Оказывается, наше настроение можно отслеживать по одной только активности префронтальной коры: когда все хорошо, активна левая ее сторона, а когда мы расстроены – правая. Но даже когда у нас нейтральное настроение, соотношение фоновых активностей левой и правой областей этой коры с поразительной точностью определяет наш типичный эмоциональный спектр. Люди с более активной правой областью особенно склонны к унынию, а с более активной левой обычно живут куда веселее[446].

Но есть и хорошая новость: наши эмоциональные настройки не закреплены с рождения. Конечно, у каждого из нас есть врожденный темперамент, который определяет склонность к веселью или унынию. Но даже с учетом этой отправной точки, как показывают исследования, характер заботы о ребенке влияет на его умение радоваться во взрослой жизни. Похоже, способность испытывать счастье напрямую зависит от устойчивости к стрессам[447] – развитого умения превозмогать огорчения и возвращаться в более спокойное и довольное состояние.

“Огромное количество исследований животных показывает, что заботливые родители – вроде мамаши-крысы, чистящей и вылизывающей детенышей, – развивают у своего потомства способность радоваться жизни и справляться со стрессами, – утверждает Дэвидсон. – Одними из индикаторов позитивного эмоционального склада у детенышей животных, включая людей, могут служить их способности к исследованию среды и общению, особенно в стрессовых условиях вроде незнакомой обстановки. Новизну можно расценивать и как угрозу, и как кладезь возможностей. Животные, получившие больше родительской заботы, более открыты и склонны видеть в незнакомом месте источник новых возможностей: они исследуют его смелее”.
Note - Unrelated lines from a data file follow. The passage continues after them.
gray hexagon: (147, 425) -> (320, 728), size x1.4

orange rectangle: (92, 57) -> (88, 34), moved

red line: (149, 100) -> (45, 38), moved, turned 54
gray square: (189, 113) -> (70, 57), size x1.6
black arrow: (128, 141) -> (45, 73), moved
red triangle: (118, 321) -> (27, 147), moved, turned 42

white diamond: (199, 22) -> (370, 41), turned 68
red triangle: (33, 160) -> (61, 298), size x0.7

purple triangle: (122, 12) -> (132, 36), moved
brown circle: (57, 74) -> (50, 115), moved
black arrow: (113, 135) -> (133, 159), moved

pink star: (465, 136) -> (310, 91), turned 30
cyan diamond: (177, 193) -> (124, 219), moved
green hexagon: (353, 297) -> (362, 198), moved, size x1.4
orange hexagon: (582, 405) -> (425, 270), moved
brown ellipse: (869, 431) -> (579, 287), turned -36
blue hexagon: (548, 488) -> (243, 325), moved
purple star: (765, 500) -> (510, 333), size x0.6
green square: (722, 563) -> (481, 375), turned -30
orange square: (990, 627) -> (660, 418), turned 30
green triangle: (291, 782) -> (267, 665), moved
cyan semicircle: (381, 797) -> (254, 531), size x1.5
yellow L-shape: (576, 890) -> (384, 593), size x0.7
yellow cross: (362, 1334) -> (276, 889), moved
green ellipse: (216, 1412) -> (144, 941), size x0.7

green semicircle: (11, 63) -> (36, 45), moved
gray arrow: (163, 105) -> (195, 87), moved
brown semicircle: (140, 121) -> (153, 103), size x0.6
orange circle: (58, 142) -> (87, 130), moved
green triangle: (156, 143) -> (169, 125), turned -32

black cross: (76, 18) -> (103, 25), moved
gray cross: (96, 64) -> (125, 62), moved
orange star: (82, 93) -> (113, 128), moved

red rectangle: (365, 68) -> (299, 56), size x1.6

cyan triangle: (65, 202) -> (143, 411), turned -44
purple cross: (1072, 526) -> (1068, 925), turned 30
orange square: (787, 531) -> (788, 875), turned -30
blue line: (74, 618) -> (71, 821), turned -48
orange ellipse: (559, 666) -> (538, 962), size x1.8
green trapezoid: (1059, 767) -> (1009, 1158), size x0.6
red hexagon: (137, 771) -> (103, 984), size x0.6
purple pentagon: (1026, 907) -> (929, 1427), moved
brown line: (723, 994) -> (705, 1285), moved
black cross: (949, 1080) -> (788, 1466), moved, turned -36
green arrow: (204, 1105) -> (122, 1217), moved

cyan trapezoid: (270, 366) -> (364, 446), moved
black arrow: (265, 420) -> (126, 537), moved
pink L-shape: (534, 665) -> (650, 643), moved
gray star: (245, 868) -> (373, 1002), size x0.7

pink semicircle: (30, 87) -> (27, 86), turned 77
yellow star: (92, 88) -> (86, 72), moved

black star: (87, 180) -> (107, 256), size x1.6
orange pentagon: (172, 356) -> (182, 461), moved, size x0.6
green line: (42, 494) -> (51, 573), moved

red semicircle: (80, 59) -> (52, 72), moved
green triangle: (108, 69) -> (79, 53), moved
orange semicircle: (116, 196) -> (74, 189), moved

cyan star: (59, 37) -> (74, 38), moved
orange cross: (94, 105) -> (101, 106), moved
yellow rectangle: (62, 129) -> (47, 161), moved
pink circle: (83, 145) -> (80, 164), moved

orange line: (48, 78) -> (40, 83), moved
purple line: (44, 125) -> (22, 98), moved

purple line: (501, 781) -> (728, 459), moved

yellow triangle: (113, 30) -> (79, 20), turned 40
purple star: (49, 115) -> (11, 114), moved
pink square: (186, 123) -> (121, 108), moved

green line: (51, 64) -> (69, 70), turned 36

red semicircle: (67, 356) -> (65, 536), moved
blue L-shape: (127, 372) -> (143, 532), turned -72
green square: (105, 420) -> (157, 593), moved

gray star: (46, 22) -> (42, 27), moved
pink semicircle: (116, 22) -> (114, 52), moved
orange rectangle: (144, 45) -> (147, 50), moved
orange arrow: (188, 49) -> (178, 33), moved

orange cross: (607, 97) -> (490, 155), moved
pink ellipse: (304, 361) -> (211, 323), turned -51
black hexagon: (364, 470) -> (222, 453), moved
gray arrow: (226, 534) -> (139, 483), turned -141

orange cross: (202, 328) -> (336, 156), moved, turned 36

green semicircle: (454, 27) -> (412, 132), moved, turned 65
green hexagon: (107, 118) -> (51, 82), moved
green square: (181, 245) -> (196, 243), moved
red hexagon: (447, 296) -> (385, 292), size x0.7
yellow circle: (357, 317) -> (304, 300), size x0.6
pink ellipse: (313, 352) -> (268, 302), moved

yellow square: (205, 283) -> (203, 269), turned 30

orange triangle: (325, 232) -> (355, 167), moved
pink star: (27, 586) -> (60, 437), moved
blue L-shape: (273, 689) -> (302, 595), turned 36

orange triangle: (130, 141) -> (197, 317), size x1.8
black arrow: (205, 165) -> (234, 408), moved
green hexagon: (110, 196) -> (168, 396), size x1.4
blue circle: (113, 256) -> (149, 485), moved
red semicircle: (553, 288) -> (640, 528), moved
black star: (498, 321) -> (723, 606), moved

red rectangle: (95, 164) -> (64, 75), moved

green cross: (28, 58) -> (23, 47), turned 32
Эти данные о животных отлично согласуются с открытием Дэвидсона, сделанным в ходе изучения людей – тех, которые приближались к своему 60-летию и которых со времени окончания школы регулярно оценивали по ряду параметров. У тех, кто лучше всех справлялся со стрессами и в течение дня обычно пребывал в лучшем настроении, группа Дэвидсона при замере привычного уровня счастья обнаружила характерную мозговую активность. Взрослые, о которых, как они утверждали, прекрасно заботились в детстве, демонстрировали более “радостный” тип активности.